Anche se, come Joanna Scutts sottolinea nel suo libro del 2017 The Extra Woman, il senso di Hillis di ciò che era una spesa fattibile per la maggior parte delle donne single nell’America post-Depressione era un po’ irrealistico, Live Alone and Like It ha ancora rivendicato lo slot n. 8 nella lista dei best-seller dell’anno. La sua guida successiva sulla gestione del denaro, Orchids on Your Budget – che ottimisticamente presumeva che il suo lettore avesse uno stipendio annuale di quello che oggi sarebbe pari a circa 150.000 dollari all’anno, e conteneva un capitolo sfacciatamente intitolato “Can You Afford a Husband?” – finì al n. 5.
Naturalmente, i libri della Hillis dimostrarono di essere un prodotto del loro tempo. Verso la fine degli anni ’40 e l’inizio degli anni ’50, quando le donne sembravano essersi ritirate dalle forze di lavoro del tempo di guerra e del dopo-Depressione per tornare nelle cucine e nelle lavanderie, le pubblicazioni per le donne avevano cominciato a lanciare un occhio scettico verso le donne single e le donne che vivevano da sole. Come Betty Friedan, autrice di The Feminine Mystique, notò sulla rivista New York nel 1974:
I racconti in quelle riviste femminili che leggevamo sotto il phon erano tutti su ragazze miserabili con lavori apparentemente glamour a New York che improvvisamente vedevano la luce e tornavano a casa per sposare Henry. In “Honey Don’t You Cry” (McCall’s, gennaio 1949), l’eroina sta leggendo una lettera di sua madre: “Dovresti tornare a casa, figlia mia. Non puoi essere felice vivendo da sola in quel modo”
A circa 80 anni di distanza, Live Alone and Like It della Hillis, con la sua acuta attenzione su come gestire e godersi una casa propria, rimane una rarità. Oggi, se cercate su Amazon i più popolari libri di auto-aiuto e di consigli sul vivere da soli, troverete una vasta selezione di rilassanti copertine pastello e caratteri ricci; anche i titoli che non sono specificamente scritti per le lettrici hanno l’aspetto giusto. (Ci vuole un bel po’ di scorrimento per incontrare anche solo una guida sul vivere da soli chiaramente rivolta agli uomini; il primo a venire fuori è il primo libro di una serie di un certo Peter Mulraney diretto agli uomini che “si ritrovano da soli” dopo “aver condiviso la loro vita con qualcun altro per molto tempo”)

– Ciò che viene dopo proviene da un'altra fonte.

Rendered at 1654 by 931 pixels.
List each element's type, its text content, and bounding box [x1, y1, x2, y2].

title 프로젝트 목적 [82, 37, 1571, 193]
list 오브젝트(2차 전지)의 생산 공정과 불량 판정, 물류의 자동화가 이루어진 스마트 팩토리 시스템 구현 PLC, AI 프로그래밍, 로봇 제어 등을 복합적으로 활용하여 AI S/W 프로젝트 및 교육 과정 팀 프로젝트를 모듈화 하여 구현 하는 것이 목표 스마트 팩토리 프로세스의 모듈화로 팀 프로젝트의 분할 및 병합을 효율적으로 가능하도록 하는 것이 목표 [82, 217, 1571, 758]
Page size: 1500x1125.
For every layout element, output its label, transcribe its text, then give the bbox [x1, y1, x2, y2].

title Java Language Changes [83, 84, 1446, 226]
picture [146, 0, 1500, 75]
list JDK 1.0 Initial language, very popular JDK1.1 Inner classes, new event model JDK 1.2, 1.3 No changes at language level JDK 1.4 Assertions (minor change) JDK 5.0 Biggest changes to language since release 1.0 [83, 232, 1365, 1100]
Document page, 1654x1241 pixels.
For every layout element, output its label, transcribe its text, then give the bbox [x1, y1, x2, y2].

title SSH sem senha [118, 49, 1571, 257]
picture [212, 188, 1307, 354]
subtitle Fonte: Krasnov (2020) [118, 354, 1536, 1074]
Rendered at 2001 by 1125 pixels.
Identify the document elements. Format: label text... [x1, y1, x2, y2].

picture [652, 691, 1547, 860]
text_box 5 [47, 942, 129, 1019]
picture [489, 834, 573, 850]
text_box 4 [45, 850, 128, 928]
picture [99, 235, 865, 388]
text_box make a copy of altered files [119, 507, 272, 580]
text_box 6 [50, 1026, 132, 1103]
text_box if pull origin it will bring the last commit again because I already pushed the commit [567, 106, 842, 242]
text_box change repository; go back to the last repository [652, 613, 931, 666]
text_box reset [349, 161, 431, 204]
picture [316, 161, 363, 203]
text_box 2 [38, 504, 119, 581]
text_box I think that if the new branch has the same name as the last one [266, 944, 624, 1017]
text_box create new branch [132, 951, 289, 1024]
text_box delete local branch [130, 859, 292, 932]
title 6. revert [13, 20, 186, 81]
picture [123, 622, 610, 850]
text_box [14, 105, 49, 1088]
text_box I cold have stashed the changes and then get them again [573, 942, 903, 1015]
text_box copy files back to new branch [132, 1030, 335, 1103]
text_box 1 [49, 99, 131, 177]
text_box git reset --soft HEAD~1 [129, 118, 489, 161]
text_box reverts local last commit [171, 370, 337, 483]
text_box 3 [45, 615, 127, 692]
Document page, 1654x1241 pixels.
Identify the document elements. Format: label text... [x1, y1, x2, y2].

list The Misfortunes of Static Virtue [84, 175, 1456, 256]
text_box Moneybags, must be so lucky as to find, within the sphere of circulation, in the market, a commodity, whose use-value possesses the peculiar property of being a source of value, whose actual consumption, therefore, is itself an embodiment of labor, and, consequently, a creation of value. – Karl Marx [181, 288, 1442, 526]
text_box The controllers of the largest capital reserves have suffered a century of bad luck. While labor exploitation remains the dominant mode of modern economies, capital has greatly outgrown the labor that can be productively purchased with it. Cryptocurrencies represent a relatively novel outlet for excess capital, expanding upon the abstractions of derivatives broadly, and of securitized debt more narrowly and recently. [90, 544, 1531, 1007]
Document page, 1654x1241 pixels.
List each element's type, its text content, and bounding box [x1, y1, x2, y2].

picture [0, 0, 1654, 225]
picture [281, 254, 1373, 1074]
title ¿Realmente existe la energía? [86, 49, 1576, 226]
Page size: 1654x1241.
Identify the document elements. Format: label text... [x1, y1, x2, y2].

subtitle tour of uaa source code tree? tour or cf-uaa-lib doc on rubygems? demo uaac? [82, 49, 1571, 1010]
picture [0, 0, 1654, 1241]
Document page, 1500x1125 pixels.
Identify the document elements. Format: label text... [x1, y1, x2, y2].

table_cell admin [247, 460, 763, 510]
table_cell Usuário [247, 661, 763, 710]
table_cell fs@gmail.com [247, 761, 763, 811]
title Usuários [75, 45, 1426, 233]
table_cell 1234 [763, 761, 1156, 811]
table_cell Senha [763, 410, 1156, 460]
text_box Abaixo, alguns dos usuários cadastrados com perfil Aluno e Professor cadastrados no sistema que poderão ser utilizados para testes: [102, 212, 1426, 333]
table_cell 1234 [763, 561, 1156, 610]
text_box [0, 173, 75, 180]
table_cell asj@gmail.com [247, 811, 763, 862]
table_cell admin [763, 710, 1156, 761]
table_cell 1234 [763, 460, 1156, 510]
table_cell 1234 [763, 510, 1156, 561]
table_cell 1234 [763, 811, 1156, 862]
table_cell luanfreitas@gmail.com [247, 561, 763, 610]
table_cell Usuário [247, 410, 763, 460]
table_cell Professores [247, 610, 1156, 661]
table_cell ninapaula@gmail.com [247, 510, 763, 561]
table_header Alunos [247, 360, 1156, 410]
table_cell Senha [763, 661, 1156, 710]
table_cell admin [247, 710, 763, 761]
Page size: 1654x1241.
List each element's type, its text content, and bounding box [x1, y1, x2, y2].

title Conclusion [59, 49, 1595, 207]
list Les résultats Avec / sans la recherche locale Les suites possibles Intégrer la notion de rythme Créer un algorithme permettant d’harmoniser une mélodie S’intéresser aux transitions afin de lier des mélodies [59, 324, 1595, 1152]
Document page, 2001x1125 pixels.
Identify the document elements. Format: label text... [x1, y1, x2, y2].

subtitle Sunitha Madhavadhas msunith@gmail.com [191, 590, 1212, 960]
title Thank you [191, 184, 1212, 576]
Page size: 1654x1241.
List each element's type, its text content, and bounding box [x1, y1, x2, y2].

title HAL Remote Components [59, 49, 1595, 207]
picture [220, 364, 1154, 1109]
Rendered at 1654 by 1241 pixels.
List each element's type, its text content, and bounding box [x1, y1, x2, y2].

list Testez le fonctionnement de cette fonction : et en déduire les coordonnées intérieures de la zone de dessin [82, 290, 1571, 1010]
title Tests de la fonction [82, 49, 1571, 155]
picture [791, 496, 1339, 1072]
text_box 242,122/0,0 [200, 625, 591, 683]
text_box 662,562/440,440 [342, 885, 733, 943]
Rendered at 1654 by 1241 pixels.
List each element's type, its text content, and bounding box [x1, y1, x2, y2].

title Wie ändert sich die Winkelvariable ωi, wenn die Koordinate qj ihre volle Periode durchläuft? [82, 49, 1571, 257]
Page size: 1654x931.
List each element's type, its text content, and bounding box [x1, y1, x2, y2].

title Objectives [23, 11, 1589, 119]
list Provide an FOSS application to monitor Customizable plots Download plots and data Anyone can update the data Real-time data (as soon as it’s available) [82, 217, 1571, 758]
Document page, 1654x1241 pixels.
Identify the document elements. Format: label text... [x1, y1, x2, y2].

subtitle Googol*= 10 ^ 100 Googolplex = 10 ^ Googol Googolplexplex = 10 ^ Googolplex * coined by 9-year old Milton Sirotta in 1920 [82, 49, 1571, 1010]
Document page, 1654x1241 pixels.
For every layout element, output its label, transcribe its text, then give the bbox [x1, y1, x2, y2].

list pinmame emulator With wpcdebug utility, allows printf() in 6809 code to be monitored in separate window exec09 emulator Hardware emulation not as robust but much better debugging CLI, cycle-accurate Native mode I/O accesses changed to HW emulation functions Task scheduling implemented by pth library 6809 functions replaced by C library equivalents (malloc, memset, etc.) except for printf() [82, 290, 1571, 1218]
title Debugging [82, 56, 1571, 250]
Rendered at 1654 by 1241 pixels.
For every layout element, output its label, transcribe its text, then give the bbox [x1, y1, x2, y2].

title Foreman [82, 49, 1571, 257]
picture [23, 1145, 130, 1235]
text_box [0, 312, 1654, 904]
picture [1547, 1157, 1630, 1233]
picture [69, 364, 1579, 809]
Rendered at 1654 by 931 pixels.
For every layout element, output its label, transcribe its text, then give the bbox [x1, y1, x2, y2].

Molti dei più popolari libri di consigli sul vivere da soli interpretano “vivere da soli” come “passare la vita da soli”, e sono essenzialmente libri di consigli sull’essere senza partner. I loro titoli e sottotitoli spesso offrono conforto alle vedove e ai divorziati e a coloro che sono “di nuovo single”, insistendo alternativamente sul fatto che è perfettamente giusto essere soli e che il lettore non è affatto solo.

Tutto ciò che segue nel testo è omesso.